JUAB COUNTY, Utah -- Easter weekend is usually the first big camping weekend of the season in Utah, but COVID-19 has led to a lot of closures.
One place that's popular for people to go on a pilgrimage to: Little Sahara.
Usually, cars, trucks and campers line up starting just before Easter weekend, as off-roaders chomp at the bit to get into the sand dune recreation area in Juab County.
Juab County Sheriff Douglas Anderson said they "sometimes can gather as much as 20 to 30,000 people in one setting."
But this year, that's not so. Sheriff Anderson shared photos of an eerily empty Sand Mountain. A deputy sat in his truck at a road block, to prevent anyone from going in.
The sheriff's office didn't want large crowds camping close together during the COVID-19 pandemic.
Though, that doesn't mean people are nixing their Easter camping plans entirely.
"There are people that have not stayed home, we know that," Sheriff Anderson said. "And so on the public lands outside the park boundaries, there will be people camping and congregating-- and we've accepted that."
Congregating in groups is against Governor Gary Herbert's current, "Stay Safe Stay Home" directive.
However, much of Utah's public lands are still open and available to recreate on.
The Bureau of Land Management came out with some tips on Friday, suggesting best practices for those who choose to get away and head outdoors.
The BLM is asking people to stay close to home, and avoid popular or crowded sites. This includes trails, parking lots and camping areas.
Both the BLM and Sheriff Anderson stressed the importance of social distancing from others. This means not camping in a large group, and staying away from other campers. This also means not congregating at trailheads.

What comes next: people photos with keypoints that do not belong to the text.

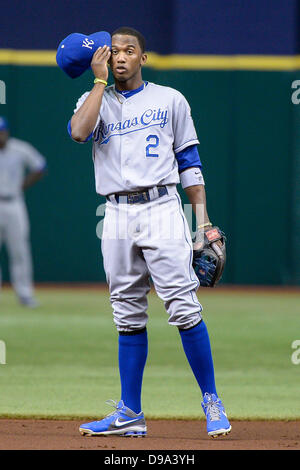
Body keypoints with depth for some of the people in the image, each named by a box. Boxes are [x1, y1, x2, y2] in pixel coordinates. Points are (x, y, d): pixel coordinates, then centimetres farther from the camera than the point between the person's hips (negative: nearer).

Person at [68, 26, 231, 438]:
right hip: (117, 216, 2)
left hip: (162, 209, -2)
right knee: (128, 317, 5)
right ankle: (130, 414, 8)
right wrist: (100, 80, -3)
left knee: (183, 307, -12)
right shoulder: (96, 100, 14)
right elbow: (79, 132, -9)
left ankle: (211, 400, -2)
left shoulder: (170, 100, 11)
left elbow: (189, 161, 10)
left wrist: (203, 219, 2)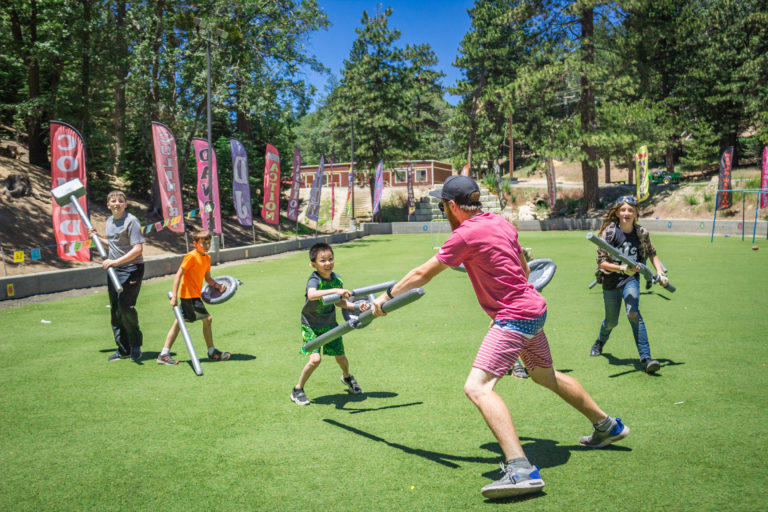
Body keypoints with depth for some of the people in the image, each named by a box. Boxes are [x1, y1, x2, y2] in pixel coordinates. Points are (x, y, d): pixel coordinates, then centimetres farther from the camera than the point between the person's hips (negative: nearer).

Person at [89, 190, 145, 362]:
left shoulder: (131, 221, -11)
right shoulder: (109, 221, 14)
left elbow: (138, 248, -19)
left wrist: (116, 261, -23)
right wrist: (97, 238, 13)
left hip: (131, 268, -8)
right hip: (113, 270, 8)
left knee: (126, 306, -16)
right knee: (115, 309, 9)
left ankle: (135, 346, 2)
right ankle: (123, 349, 19)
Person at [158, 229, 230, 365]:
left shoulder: (207, 258, 11)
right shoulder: (191, 256, -15)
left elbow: (207, 278, 17)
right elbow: (178, 275, -17)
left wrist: (218, 285, -2)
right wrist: (174, 296, -21)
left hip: (194, 295, 9)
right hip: (189, 294, -9)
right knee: (207, 319, -6)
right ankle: (212, 352, 6)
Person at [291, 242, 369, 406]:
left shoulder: (337, 279, -7)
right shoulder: (314, 280, -25)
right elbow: (312, 295, -49)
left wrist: (356, 306, -7)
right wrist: (335, 290, -57)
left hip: (330, 324, 5)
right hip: (311, 326, -5)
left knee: (340, 357, 12)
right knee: (315, 359, -19)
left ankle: (347, 377, 47)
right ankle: (297, 390, 3)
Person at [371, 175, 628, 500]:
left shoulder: (466, 234, -15)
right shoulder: (501, 223, 9)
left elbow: (422, 274, -8)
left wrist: (386, 297, 4)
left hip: (514, 317, -10)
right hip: (534, 309, 10)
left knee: (477, 387, -18)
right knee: (546, 375, 29)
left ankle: (521, 469, -29)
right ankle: (607, 426, 44)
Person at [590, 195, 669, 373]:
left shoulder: (642, 233, -5)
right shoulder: (609, 232, -13)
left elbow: (652, 253, 13)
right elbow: (601, 261, -14)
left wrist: (660, 273, 1)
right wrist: (622, 269, -28)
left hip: (631, 279, 0)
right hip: (611, 280, 0)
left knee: (633, 313, -24)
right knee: (611, 321, 12)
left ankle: (646, 358, -21)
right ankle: (600, 342, 48)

Be self-reliant, and pack out all trash. The BLM explained that many facilities are closed (read: bathrooms may not be open), and there isn't as much staff going around to pick up trash.
Sheriff Anderson also added that it's a good idea to sanitize often, especially washing hands.

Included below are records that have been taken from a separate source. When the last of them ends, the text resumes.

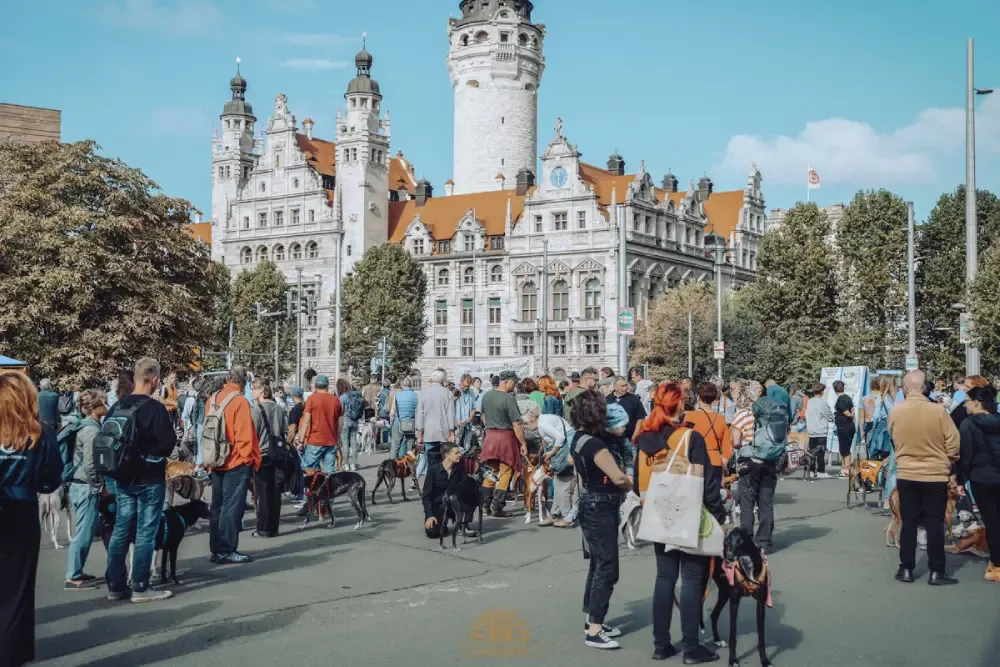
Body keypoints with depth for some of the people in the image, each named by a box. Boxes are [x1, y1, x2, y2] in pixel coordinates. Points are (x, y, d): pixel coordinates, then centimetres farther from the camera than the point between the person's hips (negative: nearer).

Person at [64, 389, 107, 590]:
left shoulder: (87, 426, 12)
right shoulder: (92, 429, -17)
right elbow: (89, 465, -21)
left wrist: (99, 485, 18)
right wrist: (99, 487, -11)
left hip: (81, 486, 10)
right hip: (87, 487, -10)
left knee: (85, 531, 16)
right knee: (84, 532, -3)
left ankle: (77, 572, 24)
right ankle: (73, 578, 2)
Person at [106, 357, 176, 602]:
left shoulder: (117, 407, 4)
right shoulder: (155, 408, -16)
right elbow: (168, 444, -16)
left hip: (122, 478, 6)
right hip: (150, 479, -6)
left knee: (120, 531, 11)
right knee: (146, 533, 0)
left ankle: (115, 586, 16)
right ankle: (140, 587, 4)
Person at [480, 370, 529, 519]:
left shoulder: (487, 395, 5)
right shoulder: (509, 399, -17)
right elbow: (517, 424, -18)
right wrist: (523, 443, -12)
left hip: (490, 435, 7)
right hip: (505, 437, -7)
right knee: (505, 473, 1)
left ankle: (486, 506, 18)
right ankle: (497, 509, 0)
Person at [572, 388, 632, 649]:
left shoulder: (580, 439, 7)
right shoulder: (594, 444, -22)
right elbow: (618, 478, -25)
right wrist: (635, 486, -4)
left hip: (592, 506, 10)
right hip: (600, 509, -10)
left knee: (598, 565, 17)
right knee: (607, 569, -7)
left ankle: (594, 621, 25)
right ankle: (594, 631, -6)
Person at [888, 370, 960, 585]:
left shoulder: (894, 411, -8)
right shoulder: (938, 410, -14)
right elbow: (954, 444, -7)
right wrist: (947, 463, 10)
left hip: (906, 475, 2)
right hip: (935, 476, -2)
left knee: (908, 523, 10)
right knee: (935, 525, 7)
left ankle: (906, 569, 14)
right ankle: (936, 572, 11)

In addition to the COVID-19 measures, Sheriff Anderson gave a reminder that other safety measures in regards to recreating are the same. He explained that includes wearing a helmet, traveling at a reasonable speed, looking out for other riders, not mixing alcohol or drugs and riding.

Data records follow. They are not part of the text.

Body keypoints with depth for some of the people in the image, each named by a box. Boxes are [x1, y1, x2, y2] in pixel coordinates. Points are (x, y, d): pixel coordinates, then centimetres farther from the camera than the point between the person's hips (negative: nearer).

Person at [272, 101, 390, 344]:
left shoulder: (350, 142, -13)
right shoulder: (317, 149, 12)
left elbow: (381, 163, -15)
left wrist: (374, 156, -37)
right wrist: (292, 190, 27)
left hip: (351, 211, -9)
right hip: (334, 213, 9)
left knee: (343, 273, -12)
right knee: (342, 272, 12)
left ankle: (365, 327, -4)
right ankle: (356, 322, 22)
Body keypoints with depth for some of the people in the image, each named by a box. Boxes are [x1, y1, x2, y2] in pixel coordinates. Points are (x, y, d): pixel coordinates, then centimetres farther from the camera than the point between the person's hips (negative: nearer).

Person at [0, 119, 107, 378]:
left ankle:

He indicated that they are more concerned with responding to emergencies, and they aren't out to get anyone in trouble for not social distancing.
"We're not going to take any extreme measures to go into large crowds outside the park boundaries, and ask people to disperse because they've got larger crowds," he said. "That puts us at risk and it creates more contact and exposure."
He just hopes that for people who don't stay home-- that they still stay safe.